Schrödinger's RPM: a digital divide driver and a great equalizer at once?
By Amit Doshi, MD, FACC, FHRS
Chief of Cardiac Electrophysiology, Mercy Clinic, St. Louis, MO
In the world of cardiac electrophysiology, I like to think of remote patient monitoring as “the great equalizer.” It has allowed physicians to monitor not only many more people than they otherwise could, but also people with disabilities and mobility issues for whom coming to the clinic is an ordeal. And contrary to popular belief, RPM is not only for digitally savvy millennials and urbanites; it is open to workarounds that enable remote follow-up for the elderly, for those who live in rural areas, and even for people who don´t have the resources to upload their data on a regular basis.
All of this spectrum of capabilities was reality even before Covid-19, but once the pandemic hit, cardiac telemetry has become even more of an essential tool for avoiding interruptions in care. Its use benefits both patients and physicians in that it alleviates the volume of in-office follow-up visits and as such is especially practical for connecting with patients who live in senior facilities or nursing homes, or those with transportation issues. So while RPM devices have developed something of a reputation for being designed with younger, digitally versed users in mind, in our practice at Mercy Clinic we have used them to track the evolution of many patients that definitely don´t fit that profile.
To give a concrete example, at Mercy Clinic we have been doing telemedicine long before the current coronavirus crisis, engaging with rural patients in Missouri, Arkansas, and Oklahoma. There are many communities in those states that do not have local electrophysiology services, so we would often remote visit people (on referral from their primary care physician or cardiologist) ahead of them coming to our clinic, just to get familiarized with their health situation. Sometimes those preliminary telemedicine visits provide us valuable insights into patients´ health circumstances that we wouldn´t be able to get even in an on-site visit. Those who require an EP procedure would then come to Mercy St. Louis to get it done, go back home, follow up with their physician, and then we would follow up remotely.

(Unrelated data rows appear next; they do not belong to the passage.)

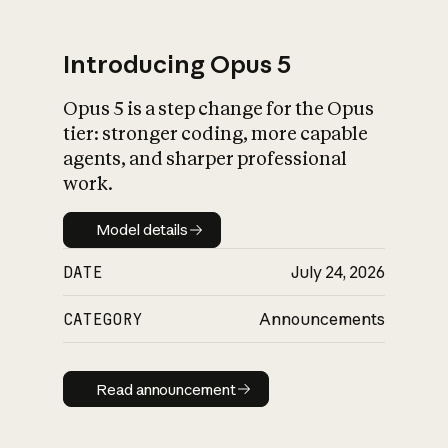
Introducing Opus 5
Opus 5 is a step change for the Opus
What is AI’s
tier: stronger coding, more capable
impact on society
agents, and sharper professional
work.
Model details
Model details
DATE
July 24, 2026
CATEGORY
Announcements
Read announcement
Read announcement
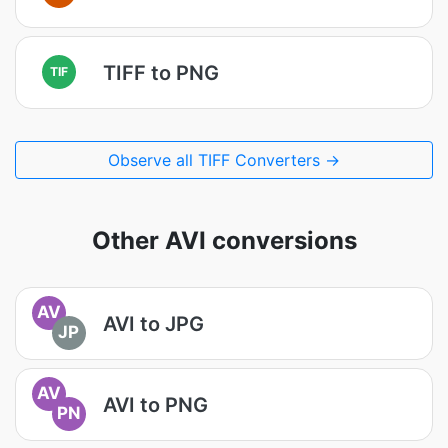
TIFF to PNG
TIF
Observe all TIFF Converters →
Other AVI conversions
AV
AVI to JPG
JP
AV
AVI to PNG
PN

At the peak of Covid, we made an even bigger push into telemedicine such that including our local patients, many of whom used to come for in-office visits, have now embraced it. And precisely in order to help people who have technical or other difficulties using RPM tools, our health system has a dedicated virtual care center staffed with clinical nurses whose job is to identify those patients, walk them through the process, and call them every day to check on them. Sometimes we would send them a video camera that they could link up to their home computer if they have no other way of visually connecting with us, or a weight scale, a blood pressure cuff, even a pulse oximeter so they could send us data about their vitals. These basic tools don´t give us information about potential heart rhythm problems, but they are a good intermediate step.
Now, when it comes to working with patients who do not face such challenges and are comfortable using RPM devices, we are up against a different kind of issues related to the technology. A consumer wearable such as the Apple Watch, for example, is clinically relevant only insofar as the user uploads the data it collects to their iPhone, converts it into a PDF, and sends it to us. So there are several steps that are patient-driven and even then, we are not getting real-time heart data – simply because consumer remote monitoring technology is not there yet.
I think this is going to be the next step in terms of advancing the field of cardiac telemetry: health care systems partnering with tech companies such as Apple and Google to both automate the transfer of patient data from wearables to health care portals and make that transfer possible in real time. And manufacturers themselves will need to refine the AI algorithms that power their devices in a way that they can separate real arrhythmias from artefact and noise, thus reducing the overwhelming amount of false alarms physician offices could receive. Now that would be a great use of clinical AI as it comes down the pipeline.